Problem :: From the line with "z 10 października 2002 r. o minimalnym" to the line with "niedotyczących pracowników - j.t.", retype every line exactly, including those two, and leave out the rest of the data below.

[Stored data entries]
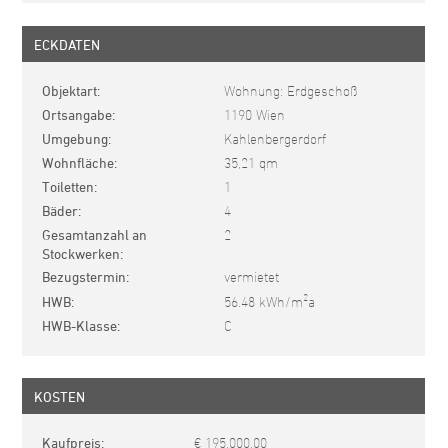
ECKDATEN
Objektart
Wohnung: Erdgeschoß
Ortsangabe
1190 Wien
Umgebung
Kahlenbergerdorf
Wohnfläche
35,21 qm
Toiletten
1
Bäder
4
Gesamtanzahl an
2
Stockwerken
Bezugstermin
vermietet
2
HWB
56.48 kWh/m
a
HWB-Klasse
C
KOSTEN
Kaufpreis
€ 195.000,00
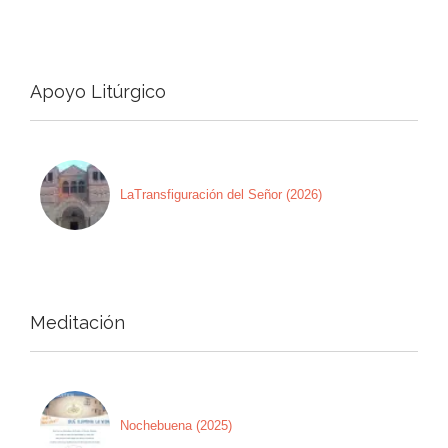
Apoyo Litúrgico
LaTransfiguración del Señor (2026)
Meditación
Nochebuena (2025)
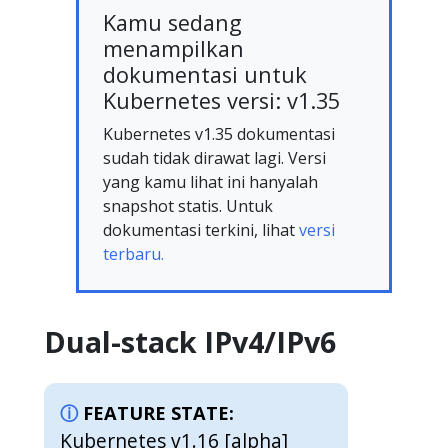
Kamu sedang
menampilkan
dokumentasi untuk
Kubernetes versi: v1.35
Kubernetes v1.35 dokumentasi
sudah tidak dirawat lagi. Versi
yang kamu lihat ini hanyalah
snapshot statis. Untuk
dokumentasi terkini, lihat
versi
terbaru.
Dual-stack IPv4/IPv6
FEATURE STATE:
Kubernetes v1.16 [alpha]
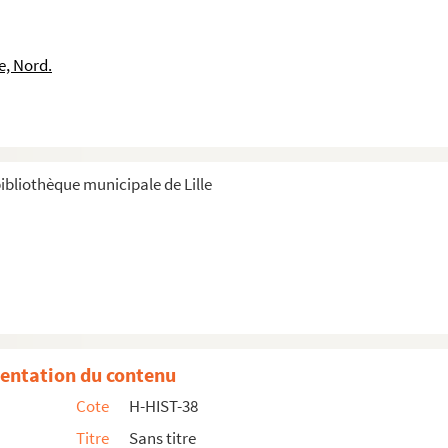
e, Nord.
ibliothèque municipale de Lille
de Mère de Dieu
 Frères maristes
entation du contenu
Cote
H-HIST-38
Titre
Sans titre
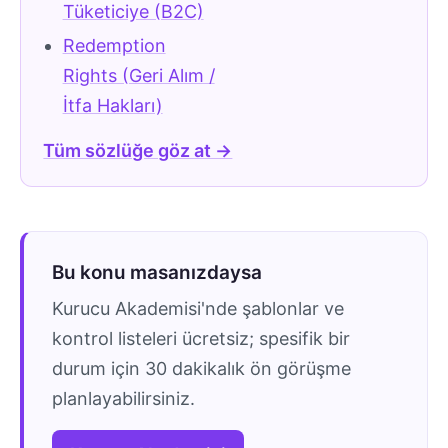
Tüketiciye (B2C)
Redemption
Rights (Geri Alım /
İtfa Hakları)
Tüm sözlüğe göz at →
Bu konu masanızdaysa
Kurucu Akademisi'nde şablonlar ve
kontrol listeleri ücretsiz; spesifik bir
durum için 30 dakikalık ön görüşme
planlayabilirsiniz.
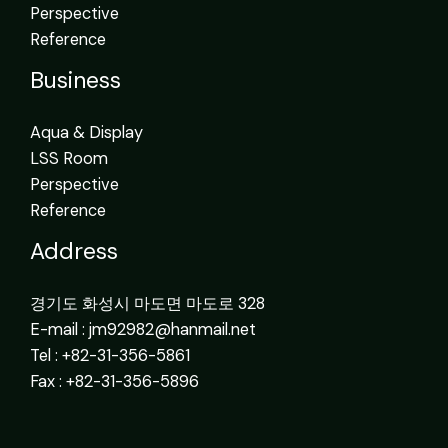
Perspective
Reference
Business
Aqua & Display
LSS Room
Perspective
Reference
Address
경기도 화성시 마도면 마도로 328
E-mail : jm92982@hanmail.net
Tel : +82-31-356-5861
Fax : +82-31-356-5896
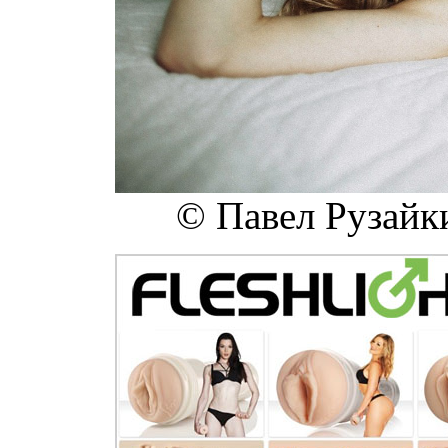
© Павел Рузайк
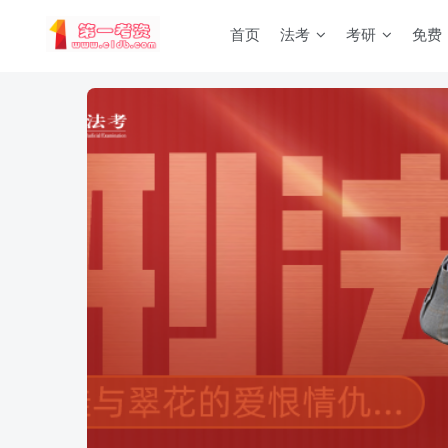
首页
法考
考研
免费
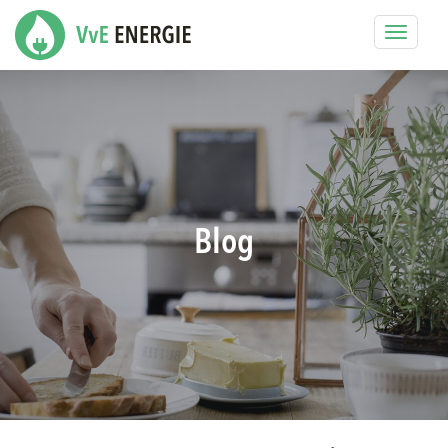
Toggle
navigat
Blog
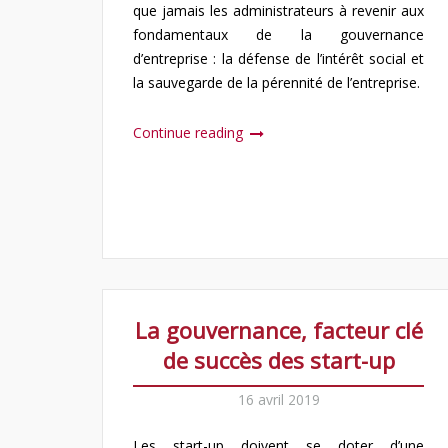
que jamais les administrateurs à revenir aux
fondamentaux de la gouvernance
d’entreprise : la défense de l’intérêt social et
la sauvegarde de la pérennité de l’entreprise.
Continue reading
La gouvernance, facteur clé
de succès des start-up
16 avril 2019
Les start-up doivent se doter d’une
* * *
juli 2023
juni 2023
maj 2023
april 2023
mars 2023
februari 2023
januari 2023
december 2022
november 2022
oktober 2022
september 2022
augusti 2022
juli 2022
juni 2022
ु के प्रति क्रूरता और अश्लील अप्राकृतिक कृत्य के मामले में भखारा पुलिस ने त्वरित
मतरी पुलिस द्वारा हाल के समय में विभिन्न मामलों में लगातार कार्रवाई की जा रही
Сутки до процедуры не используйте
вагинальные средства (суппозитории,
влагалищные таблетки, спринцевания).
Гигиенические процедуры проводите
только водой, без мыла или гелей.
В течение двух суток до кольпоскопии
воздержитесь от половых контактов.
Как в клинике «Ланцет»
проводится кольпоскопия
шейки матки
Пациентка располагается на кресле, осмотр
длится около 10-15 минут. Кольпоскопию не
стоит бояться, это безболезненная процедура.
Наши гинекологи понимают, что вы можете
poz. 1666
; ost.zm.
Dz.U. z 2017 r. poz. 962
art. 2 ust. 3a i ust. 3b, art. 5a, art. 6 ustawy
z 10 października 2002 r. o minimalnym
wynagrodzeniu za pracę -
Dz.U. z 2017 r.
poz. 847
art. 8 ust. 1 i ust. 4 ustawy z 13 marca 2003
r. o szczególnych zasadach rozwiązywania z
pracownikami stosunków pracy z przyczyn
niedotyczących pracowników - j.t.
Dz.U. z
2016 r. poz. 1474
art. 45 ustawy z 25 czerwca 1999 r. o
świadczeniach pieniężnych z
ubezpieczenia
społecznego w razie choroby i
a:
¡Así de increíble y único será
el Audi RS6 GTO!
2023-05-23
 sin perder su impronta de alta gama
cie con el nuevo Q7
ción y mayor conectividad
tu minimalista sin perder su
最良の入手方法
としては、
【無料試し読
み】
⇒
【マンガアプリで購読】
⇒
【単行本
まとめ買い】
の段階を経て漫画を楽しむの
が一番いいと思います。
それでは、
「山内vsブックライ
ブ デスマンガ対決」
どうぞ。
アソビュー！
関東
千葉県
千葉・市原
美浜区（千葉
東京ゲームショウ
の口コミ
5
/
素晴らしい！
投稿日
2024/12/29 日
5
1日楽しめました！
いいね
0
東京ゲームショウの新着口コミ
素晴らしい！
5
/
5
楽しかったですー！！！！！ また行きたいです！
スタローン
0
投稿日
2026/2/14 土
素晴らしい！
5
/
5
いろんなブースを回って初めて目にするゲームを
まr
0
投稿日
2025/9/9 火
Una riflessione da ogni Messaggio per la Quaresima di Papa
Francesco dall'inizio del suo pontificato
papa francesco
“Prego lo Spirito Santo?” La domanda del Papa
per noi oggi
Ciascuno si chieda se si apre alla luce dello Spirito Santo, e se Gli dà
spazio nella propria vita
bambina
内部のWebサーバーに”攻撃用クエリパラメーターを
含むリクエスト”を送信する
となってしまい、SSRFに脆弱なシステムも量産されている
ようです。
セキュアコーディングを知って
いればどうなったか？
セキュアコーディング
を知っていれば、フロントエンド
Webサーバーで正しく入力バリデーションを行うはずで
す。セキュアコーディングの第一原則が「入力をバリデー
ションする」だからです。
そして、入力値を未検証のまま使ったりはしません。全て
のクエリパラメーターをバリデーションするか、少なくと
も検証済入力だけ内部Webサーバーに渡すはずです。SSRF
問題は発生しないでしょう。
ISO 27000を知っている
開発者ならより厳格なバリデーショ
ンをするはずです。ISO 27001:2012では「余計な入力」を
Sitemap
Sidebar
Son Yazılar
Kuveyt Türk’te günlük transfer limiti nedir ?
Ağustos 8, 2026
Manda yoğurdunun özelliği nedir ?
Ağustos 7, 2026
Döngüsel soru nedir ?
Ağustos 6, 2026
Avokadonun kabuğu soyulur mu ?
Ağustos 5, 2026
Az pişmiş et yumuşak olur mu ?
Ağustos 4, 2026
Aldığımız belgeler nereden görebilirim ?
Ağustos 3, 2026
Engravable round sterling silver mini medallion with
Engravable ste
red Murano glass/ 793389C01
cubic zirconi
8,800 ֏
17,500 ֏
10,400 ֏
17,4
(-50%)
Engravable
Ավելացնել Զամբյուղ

Solved exercise ::
z 10 października 2002 r. o minimalnym
wynagrodzeniu za pracę -
Dz.U. z 2017 r.
poz. 847
art. 8 ust. 1 i ust. 4 ustawy z 13 marca 2003
r. o szczególnych zasadach rozwiązywania z
pracownikami stosunków pracy z przyczyn
niedotyczących pracowników - j.t.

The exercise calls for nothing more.